I’ve never tried to not shit for this long when I’ve actually really had to go. I start to feel nauseous, and then like I’m going to throw up. Fuck it. I leave the trail and jog across an open meadow to a clump of pines. I scratch a hole into the soft earth.

I feel like a new person after shitting. And to my surprise, I haven’t fallen behind- because Pilar had to stop to shit too, and Laurie needed to eat, and Plants had reception and needed to check his voicemail! We all have needs. Needs are a thing that can be ignored for a little while, but not forever. Long distance hiking is nothing if not the persistent prodding of this truth.

The descent off Telescope ridge into Tuber canyon is just as annoying as I remember- so steep your feet jam into the front of your shoes, hard on the knees, loose enough that you can’t go fast. We’re weaving around brush, trees, rocks, wending our way down. All that elevation gain just to lose it again. The sun is gone and it’s the black night that comes before moonrise but we all have headlamps and as we descend the air warms- that’s our consolation prize. I feel relief that we’re headed back into the warm. I don’t have many layers for this stretch to Panamint springs, I would’ve been cold if we’d had to camp on Telescope ridge. It would’ve been miserable. But now the warm is back, not the scary heat of Death Valley at its hottest but the gentle warmth that holds us. What a joy it is to wander along the surface of the earth.
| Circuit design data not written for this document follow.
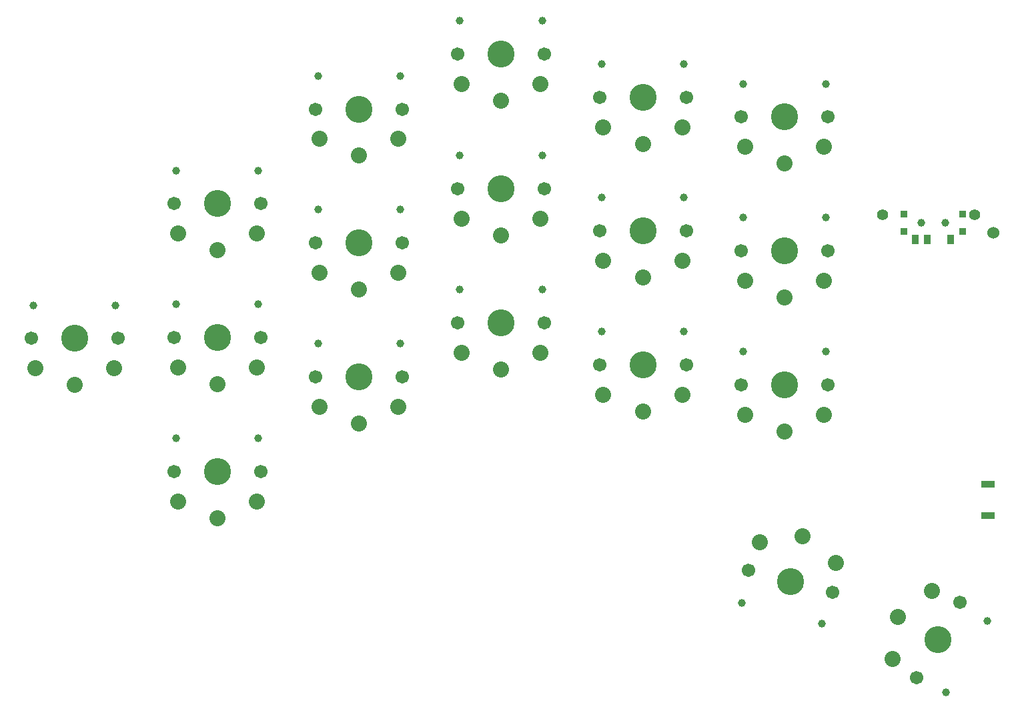
<source format=gbr>
%TF.GenerationSoftware,KiCad,Pcbnew,(6.0.2-0)*%
%TF.CreationDate,2022-03-18T22:26:56-05:00*%
%TF.ProjectId,Exkeylibur,45786b65-796c-4696-9275-722e6b696361,rev?*%
%TF.SameCoordinates,Original*%
%TF.FileFunction,Soldermask,Top*%
%TF.FilePolarity,Negative*%
%FSLAX46Y46*%
G04 Gerber Fmt 4.6, Leading zero omitted, Abs format (unit mm)*
G04 Created by KiCad (PCBNEW (6.0.2-0)) date 2022-03-18 22:26:56*
%MOMM*%
%LPD*%
G01*
G04 APERTURE LIST*
%ADD10R,1.700000X0.900000*%
%ADD11C,1.524000*%
%ADD12C,3.429000*%
%ADD13C,0.990600*%
%ADD14C,1.701800*%
%ADD15C,2.032000*%
%ADD16C,1.397000*%
%ADD17C,1.000000*%
%ADD18R,0.900000X0.900000*%
%ADD19R,0.900000X1.250000*%
G04 APERTURE END LIST*
D10*
%TO.C,RSW1*%
X145578850Y-84619158D03*
X145578850Y-88619158D03*
%TD*%
D11*
%TO.C,U1*%
X146312558Y-52716000D03*
%TD*%
D12*
%TO.C,SW16*%
X83795535Y-64151212D03*
D13*
X89015535Y-59951212D03*
D14*
X89295535Y-64151212D03*
D13*
X78575535Y-59951212D03*
D14*
X78295535Y-64151212D03*
D15*
X83795535Y-70051212D03*
X88795535Y-67951212D03*
X78795535Y-67951212D03*
%TD*%
%TO.C,SW7*%
X116684308Y-92001812D03*
X126343567Y-94590002D03*
X122057457Y-91267463D03*
D13*
X114401252Y-99672278D03*
D14*
X115217833Y-95542920D03*
X125843017Y-98389930D03*
D12*
X120530425Y-96966425D03*
D13*
X124485518Y-102374349D03*
%TD*%
%TO.C,SW15*%
X71015535Y-66809212D03*
X60575535Y-66809212D03*
D12*
X65795535Y-71009212D03*
D14*
X60295535Y-71009212D03*
X71295535Y-71009212D03*
D15*
X65795535Y-76909212D03*
X70795535Y-74809212D03*
X60795535Y-74809212D03*
%TD*%
D13*
%TO.C,SW13*%
X24440425Y-61916425D03*
D14*
X35160425Y-66116425D03*
D13*
X34880425Y-61916425D03*
D14*
X24160425Y-66116425D03*
D12*
X29660425Y-66116425D03*
D15*
X29660425Y-72016425D03*
X24660425Y-69916425D03*
X34660425Y-69916425D03*
%TD*%
D14*
%TO.C,SW17*%
X96295535Y-69485212D03*
D13*
X96575535Y-65285212D03*
D12*
X101795535Y-69485212D03*
D14*
X107295535Y-69485212D03*
D13*
X107015535Y-65285212D03*
D15*
X101795535Y-75385212D03*
X96795535Y-73285212D03*
X106795535Y-73285212D03*
%TD*%
D12*
%TO.C,SW18*%
X119775535Y-72025212D03*
D13*
X124995535Y-67825212D03*
D14*
X114275535Y-72025212D03*
X125275535Y-72025212D03*
D13*
X114555535Y-67825212D03*
D15*
X119775535Y-77925212D03*
X114775535Y-75825212D03*
X124775535Y-75825212D03*
%TD*%
D12*
%TO.C,SW4*%
X83795535Y-30017212D03*
D13*
X78575535Y-25817212D03*
D14*
X89295535Y-30017212D03*
X78295535Y-30017212D03*
D13*
X89015535Y-25817212D03*
D15*
X83795535Y-35917212D03*
X88795535Y-33817212D03*
X78795535Y-33817212D03*
%TD*%
D13*
%TO.C,SW3*%
X60575535Y-32817212D03*
X71015535Y-32817212D03*
D14*
X71295535Y-37017212D03*
D12*
X65795535Y-37017212D03*
D14*
X60295535Y-37017212D03*
D15*
X65795535Y-42917212D03*
X70795535Y-40817212D03*
X60795535Y-40817212D03*
%TD*%
D12*
%TO.C,SW9*%
X65795535Y-53991212D03*
D13*
X71015535Y-49791212D03*
D14*
X71295535Y-53991212D03*
X60295535Y-53991212D03*
D13*
X60575535Y-49791212D03*
D15*
X65795535Y-59891212D03*
X60795535Y-57791212D03*
X70795535Y-57791212D03*
%TD*%
D12*
%TO.C,SW14*%
X47795535Y-83017212D03*
D14*
X53295535Y-83017212D03*
X42295535Y-83017212D03*
D13*
X42575535Y-78817212D03*
X53015535Y-78817212D03*
D15*
X47795535Y-88917212D03*
X52795535Y-86817212D03*
X42795535Y-86817212D03*
%TD*%
D12*
%TO.C,SW12*%
X119775535Y-55007212D03*
D14*
X125275535Y-55007212D03*
X114275535Y-55007212D03*
D13*
X124995535Y-50807212D03*
X114555535Y-50807212D03*
D15*
X119775535Y-60907212D03*
X124775535Y-58807212D03*
X114775535Y-58807212D03*
%TD*%
D14*
%TO.C,SW11*%
X96295535Y-52467212D03*
D12*
X101795535Y-52467212D03*
D13*
X107015535Y-48267212D03*
X96575535Y-48267212D03*
D14*
X107295535Y-52467212D03*
D15*
X101795535Y-58367212D03*
X96795535Y-56267212D03*
X106795535Y-56267212D03*
%TD*%
D14*
%TO.C,SW8*%
X42295535Y-66017212D03*
D13*
X42575535Y-61817212D03*
D14*
X53295535Y-66017212D03*
D12*
X47795535Y-66017212D03*
D13*
X53015535Y-61817212D03*
D15*
X47795535Y-71917212D03*
X42795535Y-69817212D03*
X52795535Y-69817212D03*
%TD*%
D13*
%TO.C,SW6*%
X125015535Y-33817212D03*
X114575535Y-33817212D03*
D12*
X119795535Y-38017212D03*
D14*
X125295535Y-38017212D03*
X114295535Y-38017212D03*
D15*
X119795535Y-43917212D03*
X124795535Y-41817212D03*
X114795535Y-41817212D03*
%TD*%
D14*
%TO.C,SW5*%
X96295535Y-35517212D03*
D13*
X107015535Y-31317212D03*
X96575535Y-31317212D03*
D14*
X107295535Y-35517212D03*
D12*
X101795535Y-35517212D03*
D15*
X101795535Y-41417212D03*
X96795535Y-39317212D03*
X106795535Y-39317212D03*
%TD*%
D14*
%TO.C,SW2*%
X53295535Y-49017212D03*
D13*
X42575535Y-44817212D03*
D14*
X42295535Y-49017212D03*
D12*
X47795535Y-49017212D03*
D13*
X53015535Y-44817212D03*
D15*
X47795535Y-54917212D03*
X42795535Y-52817212D03*
X52795535Y-52817212D03*
%TD*%
D13*
%TO.C,SW10*%
X89015535Y-42933212D03*
D12*
X83795535Y-47133212D03*
D13*
X78575535Y-42933212D03*
D14*
X78295535Y-47133212D03*
X89295535Y-47133212D03*
D15*
X83795535Y-53033212D03*
X88795535Y-50933212D03*
X78795535Y-50933212D03*
%TD*%
D16*
%TO.C,BT_V1*%
X143905535Y-50435212D03*
%TD*%
%TO.C,BT_GND1*%
X132221535Y-50435212D03*
%TD*%
D17*
%TO.C,PWR_SW1*%
X140150425Y-51448925D03*
X137150425Y-51448925D03*
D18*
X142350425Y-52548925D03*
X134950425Y-52548925D03*
X142350425Y-50348925D03*
X134950425Y-50348925D03*
D19*
X140900425Y-53523925D03*
X137900425Y-53523925D03*
X136400425Y-53523925D03*
%TD*%
D14*
%TO.C,SW1*%
X142030425Y-99643285D03*
D13*
X140307732Y-111027078D03*
D14*
X136530425Y-109169565D03*
D13*
X145527732Y-101985772D03*
D12*
X139280425Y-104406425D03*
D15*
X134170875Y-101456425D03*
X138489528Y-98176298D03*
X133489528Y-106836552D03*
%TD*%
D17*
%TO.C,PWR_SW1*%
X137147158Y-51446000D03*
X140147158Y-51446000D03*
%TD*%
M02*

</source>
We can see nothing now but what’s just in front of our headlamps. A single tree, a stretch of loose dirt. The earth is steeply tilted down. Things have always been this way. Where is the bottom of this descent? It seems as though we’ll never find it. Morale is bottoming out. Laurie’s knees hurt, and Plants keeps falling on his ass.

“That’s why my name is Plants,” he says. “Not because I’m vegan.”

At last the slope ends in a narrow drainage full of chunkrocks. Hello Tuber my old friend. I know the drainage will open up into a wide gravel wash, and it does. We walk silently, plodding over the rocks. How far can we get tonight, before we keel over from fatigue? Our next water source is somewhere down this canyon, approximately in the vicinity of the “spring” marked on the USGS background maps in the Gaia app. Not the first “spring”, east of where the route meets the canyon. Not the last “spring”, before the canyon ends- that one we’ll hike above, on burro trails. The second spring. The one in the middle. That is where the water is. At least, we were eventually able to find a very small pool of water there the last two times I hiked this stretch. After a great deal of looking.

Unlike the last two times I hiked this stretch, when I was thirsty as heck by the time I reached Tuber canyon, we don’t have to make it to the water tonight. This year I’m hiking later in the month, and it’s cooler, and as a result we didn’t drink all our eight liters. We have extra, enough to dry camp. And so at ten p.m. we find a soft sandy bench above the wash and fumble open our bedrolls. I swallow my repulsive bean sludge and some ibuprofen, and someone sets a 5:30 alarm. There’s a cold wind, but deep in my quilt it’s warm. Today it took us 16 hours to hike 15 miles. My legs twitch. I sleep.